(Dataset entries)

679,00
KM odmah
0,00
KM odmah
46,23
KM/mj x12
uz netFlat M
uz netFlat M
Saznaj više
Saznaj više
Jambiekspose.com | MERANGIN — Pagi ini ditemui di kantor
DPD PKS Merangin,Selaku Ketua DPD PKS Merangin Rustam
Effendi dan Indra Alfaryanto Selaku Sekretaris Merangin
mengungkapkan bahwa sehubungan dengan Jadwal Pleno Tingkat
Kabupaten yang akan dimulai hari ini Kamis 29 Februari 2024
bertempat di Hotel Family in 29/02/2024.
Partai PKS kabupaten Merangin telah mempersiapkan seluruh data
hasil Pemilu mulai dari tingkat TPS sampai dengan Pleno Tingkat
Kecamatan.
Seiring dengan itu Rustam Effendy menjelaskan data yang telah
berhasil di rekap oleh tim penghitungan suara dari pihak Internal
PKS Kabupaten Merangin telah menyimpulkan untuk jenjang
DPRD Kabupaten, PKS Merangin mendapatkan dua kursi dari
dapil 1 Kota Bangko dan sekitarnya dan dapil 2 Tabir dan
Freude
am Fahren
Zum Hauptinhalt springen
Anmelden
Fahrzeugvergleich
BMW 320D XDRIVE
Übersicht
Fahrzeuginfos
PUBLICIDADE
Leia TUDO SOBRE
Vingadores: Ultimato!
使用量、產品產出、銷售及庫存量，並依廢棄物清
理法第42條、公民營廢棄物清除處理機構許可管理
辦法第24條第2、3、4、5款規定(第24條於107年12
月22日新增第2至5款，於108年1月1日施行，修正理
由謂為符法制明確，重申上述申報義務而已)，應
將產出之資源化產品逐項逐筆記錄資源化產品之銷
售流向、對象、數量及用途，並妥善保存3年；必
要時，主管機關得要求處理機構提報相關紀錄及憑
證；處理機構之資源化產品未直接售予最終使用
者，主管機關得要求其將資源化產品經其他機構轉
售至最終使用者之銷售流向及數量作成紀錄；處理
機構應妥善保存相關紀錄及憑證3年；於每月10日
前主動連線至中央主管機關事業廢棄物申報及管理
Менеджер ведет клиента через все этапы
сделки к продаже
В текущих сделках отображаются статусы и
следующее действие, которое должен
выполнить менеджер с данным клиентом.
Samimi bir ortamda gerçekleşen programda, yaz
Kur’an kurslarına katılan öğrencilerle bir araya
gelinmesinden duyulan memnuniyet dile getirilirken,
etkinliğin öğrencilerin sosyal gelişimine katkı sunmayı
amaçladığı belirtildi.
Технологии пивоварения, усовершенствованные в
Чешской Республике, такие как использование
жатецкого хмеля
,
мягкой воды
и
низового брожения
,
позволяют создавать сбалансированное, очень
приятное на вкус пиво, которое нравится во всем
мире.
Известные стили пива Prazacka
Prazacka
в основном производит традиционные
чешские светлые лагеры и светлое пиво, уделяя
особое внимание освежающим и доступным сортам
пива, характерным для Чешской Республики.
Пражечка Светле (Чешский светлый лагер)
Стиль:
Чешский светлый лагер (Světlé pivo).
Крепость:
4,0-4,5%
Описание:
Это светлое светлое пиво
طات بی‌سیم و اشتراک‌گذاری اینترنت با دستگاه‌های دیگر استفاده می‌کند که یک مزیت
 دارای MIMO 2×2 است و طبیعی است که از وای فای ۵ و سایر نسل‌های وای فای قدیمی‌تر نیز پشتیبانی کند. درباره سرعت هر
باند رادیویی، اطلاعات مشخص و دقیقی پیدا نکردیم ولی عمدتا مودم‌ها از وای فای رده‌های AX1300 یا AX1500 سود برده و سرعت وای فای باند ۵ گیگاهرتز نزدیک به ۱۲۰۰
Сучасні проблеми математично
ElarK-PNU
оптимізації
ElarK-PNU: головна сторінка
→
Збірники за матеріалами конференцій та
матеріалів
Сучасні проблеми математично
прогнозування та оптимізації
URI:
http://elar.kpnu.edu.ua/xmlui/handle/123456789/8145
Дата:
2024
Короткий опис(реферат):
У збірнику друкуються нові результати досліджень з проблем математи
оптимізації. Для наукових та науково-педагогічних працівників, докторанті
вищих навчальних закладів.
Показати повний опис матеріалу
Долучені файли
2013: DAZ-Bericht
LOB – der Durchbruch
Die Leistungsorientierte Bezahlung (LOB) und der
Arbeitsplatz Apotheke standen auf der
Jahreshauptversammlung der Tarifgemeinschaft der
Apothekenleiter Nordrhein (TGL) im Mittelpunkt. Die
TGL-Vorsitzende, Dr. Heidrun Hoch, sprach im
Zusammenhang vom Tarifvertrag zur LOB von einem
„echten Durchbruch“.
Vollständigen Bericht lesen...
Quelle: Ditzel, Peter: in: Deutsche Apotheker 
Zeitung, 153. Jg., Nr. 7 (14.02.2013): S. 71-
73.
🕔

▶ Exercise: Find the string "Tingkat" in the data. Report each line it appears in.

▶ Expected output:
mengungkapkan bahwa sehubungan dengan Jadwal Pleno Tingkat
hasil Pemilu mulai dari tingkat TPS sampai dengan Pleno Tingkat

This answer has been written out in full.